The answer is our civilization, our modern global technological civilization. Efficient function of this civilization has resulted in specialization, to a degree we would find worrying if we thought about it.. How many of us grow enough food to feed ourselves? One? None! Or know how to build a computer from raw materials. The answer is nobody. All of us (aside from communities isolated in far away jungles) are dependent on a supply chain, which we use and in turn add to. A key component of this global supply chain are sea ports.
Take zippers found in every day clothes. Over 90% of all zippers are made in Japan and most by a single company YKK. If the trade through Japanese seaports was disrupted, either by rising sea level, or increase storms activity, the world would effectively be without zippers. Japan is also the only nation in the world (aside from russia) which can build the reaction vessel to hold the nuclear pile of nuclear power stations. No Japan, and it would be very difficult to build a nuclear power station. Similar single point weakness in the global supply chain can be found elsewhere. Take RAM, the actual memory blocks within the card are made almost exclusively in Taiwan. Take palm oil, global supply comes from Indonesia and Malaysia, which is used extensively in food products. Wool, uranium and aluminium from Australia. Titanium from India.
As for crop failure... in the warm spell 2 year ago, eastern Europe had a poor harvest. A single poor harvest and it sent flour prices in UK spiking, nearly doubling, until the government put price control on and use food reserves in warehouses to make up the deficit. Now if there were two poor harvest in close succession, what do you think would happen?
Civilization collapse. Yes, it has happened repeated in human history but never like this. To produce our civilization, we have consumed all easily available natural resources. Most concentrated ore deposits on the surface are now gone. Look at oil. Can you imagine a person with 1800 technology, trying to convince investors that he wants their money to drill for oil (a substance of limited use, as plastics have not been rediscovered) which can only be found in abundance in areas where the water depth is 1500m and then only by drilling a hole 9km underground. And with no crude oil, there are no plastics, almost no synthetic fabrics, and no high purity chemicals. IIf our current civilization collapse, I find it very hard to imagine another technological civilization rising from the ashes to take its place.
So yes we should be worried. And if the question of how important important are human contribution to global warming, trying putting yourself in this situation. Your house is on fire! Does it matter if the fire was caused by a spark from the fireplace or from playing with matches. Would your immediate actions be any different? If it were caused by sparks from the fireplace, would you stop trying and let the house burn down with you in it?

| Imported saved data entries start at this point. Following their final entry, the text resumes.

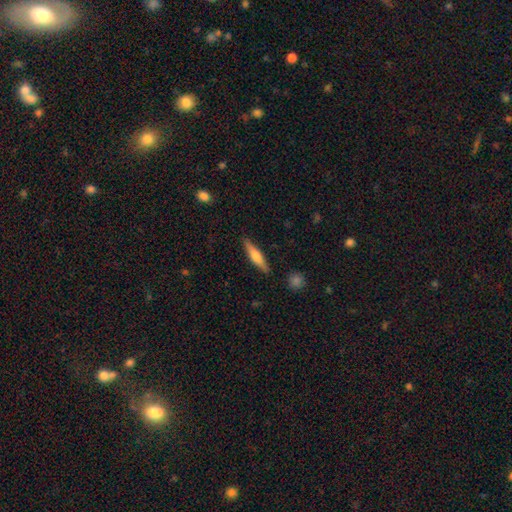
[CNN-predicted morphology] smooth 49%, featured or disk 45%, star or artifact 6%. Down the decision tree: merging — none (89%).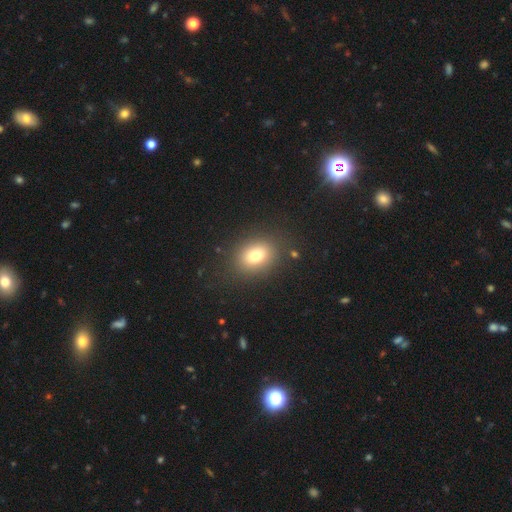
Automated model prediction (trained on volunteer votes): Smooth or featured? Predicted: smooth (p=0.77). How rounded? Predicted: in between (p=0.61). Merging? Predicted: none (p=0.85).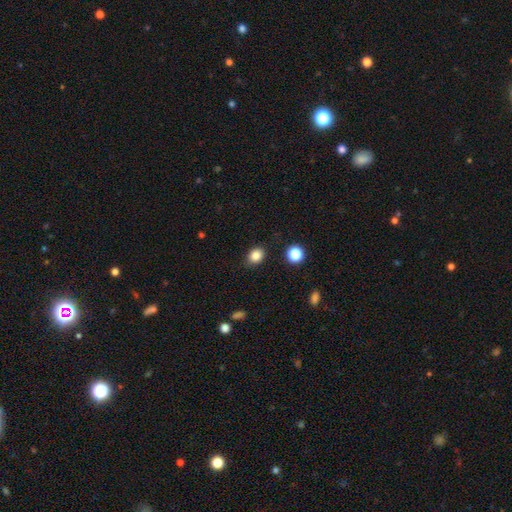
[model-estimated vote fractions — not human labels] Smooth or featured?
  - smooth: 85% *
  - star or artifact: 10%
  - featured or disk: 4%
How rounded?
  - round: 52% *
  - in between: 47%
  - cigar-shaped: 1%
Merging?
  - none: 86% *
  - minor disturbance: 10%
  - major disturbance: 3%
  - merger: 2%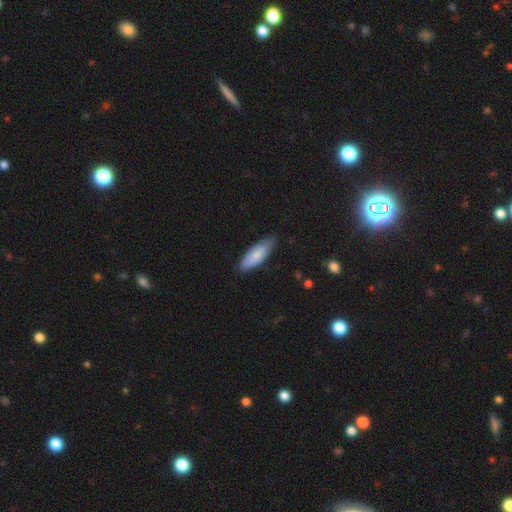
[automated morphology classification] Smooth or featured? Predicted: smooth (p=0.79). How rounded? Predicted: in between (p=0.66). Merging? Predicted: none (p=0.72).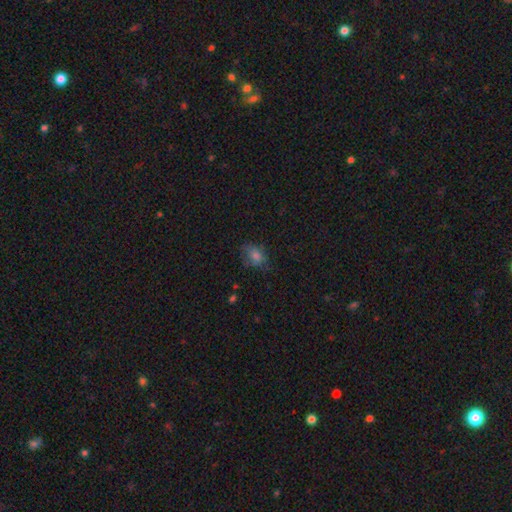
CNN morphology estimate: The model was most divided on "how rounded": in between: 65%, round: 33%, cigar-shaped: 2%. More confident: smooth or featured — smooth (66%); merging — none (61%).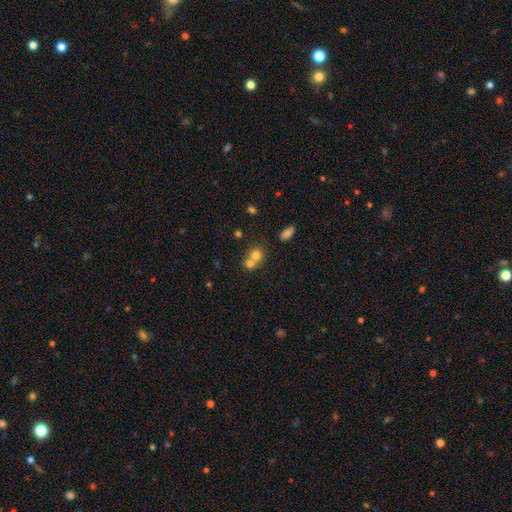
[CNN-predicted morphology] A smooth galaxy with no disk features (71%) that is round (75%). Merging: merger (63%).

The whole point of green technology and green movement in my mind is to buy time, decades, hopefully centuries of time. We can rebuild our seaports if sea level rise over the centuries, change our crops if we are given many decades. Even move whole population centers smoothly if we had enough time. But we can not adapt without major damage to civilization if the changes are happening too quickly. And that fast pace is what human aided global warming is now setting.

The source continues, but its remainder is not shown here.